■ **EXERCISES**
a) Revise the AppleWorks converter text: restate the part that opens with the words containing "Open an AppleWorks" and closes with "never heard of.", using "web browser" wherever "browser" appears.
b) Write the next part of the AppleWorks converter text, continuing from its last line.

■ **EXERCISE TEXT**
Open an AppleWorks file — and turn it into a document you can actually use
There’s a particular kind of file that turns up when you clean out an old iMac or copy a relative’s backup CDs: the .cwk document. AppleWorks came free with millions of Macs between 1998 and 2007, so it’s what a whole generation of families used for letters, homework, club minutes, and memoirs — and modern macOS won’t open a single one of them. This tool will. Drag the file in and it’s converted right here in your browser into an .odt document that opens in Word, Pages, or LibreOffice, along with a plain-text copy and a preview you can read immediately. The whole thing runs locally, powered by the same document filters LibreOffice uses. Your file is never sent anywhere — a decade of someone’s personal writing has no business being uploaded to a server you’ve never heard of.
About AppleWorks
AppleWorks is really ClarisWorks wearing a new badge. Claris — Apple’s semi-independent software arm — had built ClarisWorks into one of the best-loved integrated suites of the 1990s. When Apple pulled Claris back in-house in 1998, it rebranded ClarisWorks 5 as AppleWorks 5, reviving a name Apple had first used for its Apple II productivity suite back in 1984. AppleWorks 6 followed in 2000, updated to run natively on Mac OS X, and Apple bundled it with iMacs, iBooks, and eMacs for years, which is why the format is so common in home archives from that era. But development essentially stopped in the early 2000s; the last meaningful update shipped in 2004, and Apple formally discontinued AppleWorks in 2007 as Pages and the rest of iWork took its place. iWork, notably, never opened AppleWorks spreadsheets or databases, and modern Pages can’t open AppleWorks files at all — so the .cwk documents of that decade were simply orphaned.
Frequently asked questions
Is it safe to use this with private family documents?

■ **LISTED ENTRIES**
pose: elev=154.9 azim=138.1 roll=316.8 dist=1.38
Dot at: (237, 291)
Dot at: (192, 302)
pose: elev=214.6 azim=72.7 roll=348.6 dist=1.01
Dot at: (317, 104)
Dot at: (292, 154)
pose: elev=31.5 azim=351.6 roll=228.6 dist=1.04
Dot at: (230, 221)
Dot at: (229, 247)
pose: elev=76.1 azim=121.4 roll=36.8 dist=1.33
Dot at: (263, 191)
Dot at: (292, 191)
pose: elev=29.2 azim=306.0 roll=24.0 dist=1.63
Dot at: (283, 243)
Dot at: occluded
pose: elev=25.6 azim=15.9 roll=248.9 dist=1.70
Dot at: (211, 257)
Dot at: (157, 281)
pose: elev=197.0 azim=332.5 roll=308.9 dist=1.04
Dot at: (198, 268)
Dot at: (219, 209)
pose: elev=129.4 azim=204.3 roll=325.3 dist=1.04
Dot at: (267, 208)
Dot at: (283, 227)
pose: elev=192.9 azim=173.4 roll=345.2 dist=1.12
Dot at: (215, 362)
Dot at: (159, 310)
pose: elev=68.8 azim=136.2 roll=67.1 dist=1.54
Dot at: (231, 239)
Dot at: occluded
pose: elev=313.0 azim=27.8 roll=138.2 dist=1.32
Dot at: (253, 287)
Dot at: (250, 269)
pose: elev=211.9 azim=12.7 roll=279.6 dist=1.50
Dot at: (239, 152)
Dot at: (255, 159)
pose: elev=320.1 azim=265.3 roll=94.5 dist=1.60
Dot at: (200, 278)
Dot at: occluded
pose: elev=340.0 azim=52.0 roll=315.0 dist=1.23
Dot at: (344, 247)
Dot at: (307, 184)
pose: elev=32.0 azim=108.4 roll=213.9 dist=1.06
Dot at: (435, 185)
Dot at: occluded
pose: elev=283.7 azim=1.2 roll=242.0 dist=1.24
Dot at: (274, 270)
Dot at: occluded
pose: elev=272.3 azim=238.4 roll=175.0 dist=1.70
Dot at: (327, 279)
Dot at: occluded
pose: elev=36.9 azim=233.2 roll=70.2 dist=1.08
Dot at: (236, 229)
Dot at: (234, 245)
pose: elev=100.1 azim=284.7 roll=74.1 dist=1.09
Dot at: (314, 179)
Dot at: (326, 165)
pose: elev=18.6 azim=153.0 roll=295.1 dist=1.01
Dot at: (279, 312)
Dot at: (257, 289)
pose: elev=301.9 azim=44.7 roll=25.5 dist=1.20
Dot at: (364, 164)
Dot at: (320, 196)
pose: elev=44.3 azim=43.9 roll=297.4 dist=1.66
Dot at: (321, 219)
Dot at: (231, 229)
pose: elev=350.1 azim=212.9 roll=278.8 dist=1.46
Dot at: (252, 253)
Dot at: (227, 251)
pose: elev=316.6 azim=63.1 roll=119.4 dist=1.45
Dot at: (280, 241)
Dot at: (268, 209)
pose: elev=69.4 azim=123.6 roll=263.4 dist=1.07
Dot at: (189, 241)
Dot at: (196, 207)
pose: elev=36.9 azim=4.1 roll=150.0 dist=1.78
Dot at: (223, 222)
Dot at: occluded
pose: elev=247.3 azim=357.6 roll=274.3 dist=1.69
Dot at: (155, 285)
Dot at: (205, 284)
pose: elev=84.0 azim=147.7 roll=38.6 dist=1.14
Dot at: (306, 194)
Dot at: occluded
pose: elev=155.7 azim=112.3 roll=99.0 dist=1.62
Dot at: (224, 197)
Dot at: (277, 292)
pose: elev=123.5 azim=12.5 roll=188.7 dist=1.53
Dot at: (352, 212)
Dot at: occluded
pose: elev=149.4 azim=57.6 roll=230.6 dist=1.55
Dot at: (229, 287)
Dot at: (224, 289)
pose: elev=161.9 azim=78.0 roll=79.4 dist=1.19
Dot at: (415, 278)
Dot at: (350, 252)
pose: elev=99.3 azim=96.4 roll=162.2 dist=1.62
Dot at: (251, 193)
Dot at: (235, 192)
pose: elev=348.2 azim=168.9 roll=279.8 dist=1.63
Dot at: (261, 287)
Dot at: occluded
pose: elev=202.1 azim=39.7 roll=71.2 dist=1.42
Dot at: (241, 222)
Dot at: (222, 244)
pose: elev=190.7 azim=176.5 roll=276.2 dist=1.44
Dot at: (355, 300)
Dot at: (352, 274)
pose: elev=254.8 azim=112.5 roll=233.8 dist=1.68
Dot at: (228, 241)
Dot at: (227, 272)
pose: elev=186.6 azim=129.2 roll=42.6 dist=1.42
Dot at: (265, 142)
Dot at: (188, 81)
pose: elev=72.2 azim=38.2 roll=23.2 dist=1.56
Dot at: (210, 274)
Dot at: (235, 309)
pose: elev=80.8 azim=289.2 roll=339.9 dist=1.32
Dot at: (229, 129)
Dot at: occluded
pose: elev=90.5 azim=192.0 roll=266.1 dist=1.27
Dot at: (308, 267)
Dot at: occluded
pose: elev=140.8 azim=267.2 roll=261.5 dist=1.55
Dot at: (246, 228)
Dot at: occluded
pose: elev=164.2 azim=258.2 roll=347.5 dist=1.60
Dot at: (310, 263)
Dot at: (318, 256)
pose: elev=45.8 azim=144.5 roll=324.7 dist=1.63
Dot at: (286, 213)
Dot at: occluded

■ **ANSWERS TO THIS EXERCISE**
a)
Open an AppleWorks file — and turn it into a document you can actually use
There’s a particular kind of file that turns up when you clean out an old iMac or copy a relative’s backup CDs: the .cwk document. AppleWorks came free with millions of Macs between 1998 and 2007, so it’s what a whole generation of families used for letters, homework, club minutes, and memoirs — and modern macOS won’t open a single one of them. This tool will. Drag the file in and it’s converted right here in your web browser into an .odt document that opens in Word, Pages, or LibreOffice, along with a plain-text copy and a preview you can read immediately. The whole thing runs locally, powered by the same document filters LibreOffice uses. Your file is never sent anywhere — a decade of someone’s personal writing has no business being uploaded to a server you’ve never heard of.

b)
Yes — because they never leave your computer. After a one-time engine download of about 2 MB, all conversion happens inside your browser, even with the network unplugged. There is no upload step, no server-side processing, and your original files are never altered.
What’s the difference between AppleWorks and ClarisWorks files?
Very little — AppleWorks 5 and 6 are direct continuations of ClarisWorks, and both use the same .cwk lineage. You don’t need to work out which one made your file: the tool reads the file contents and handles both, along with earlier ClarisWorks versions.
The file I found has no extension at all. Can you still read it?
Yes. Files created on classic Mac OS often have no extension, because the Mac didn’t need one. Detection here is based on what’s inside the file, not its name, so an extensionless AppleWorks document works fine. BinHex (.hqx) wrappers from old downloads are handled too.
Will it look the same as it did in AppleWorks?
You’ll get an .odt file that opens in modern Word, LibreOffice, and Apple Pages, plus plain text and an on-page preview. Fonts, styles, and layout are recovered where the format allows; documents with elaborate frame layouts may simplify a little, but your words survive intact.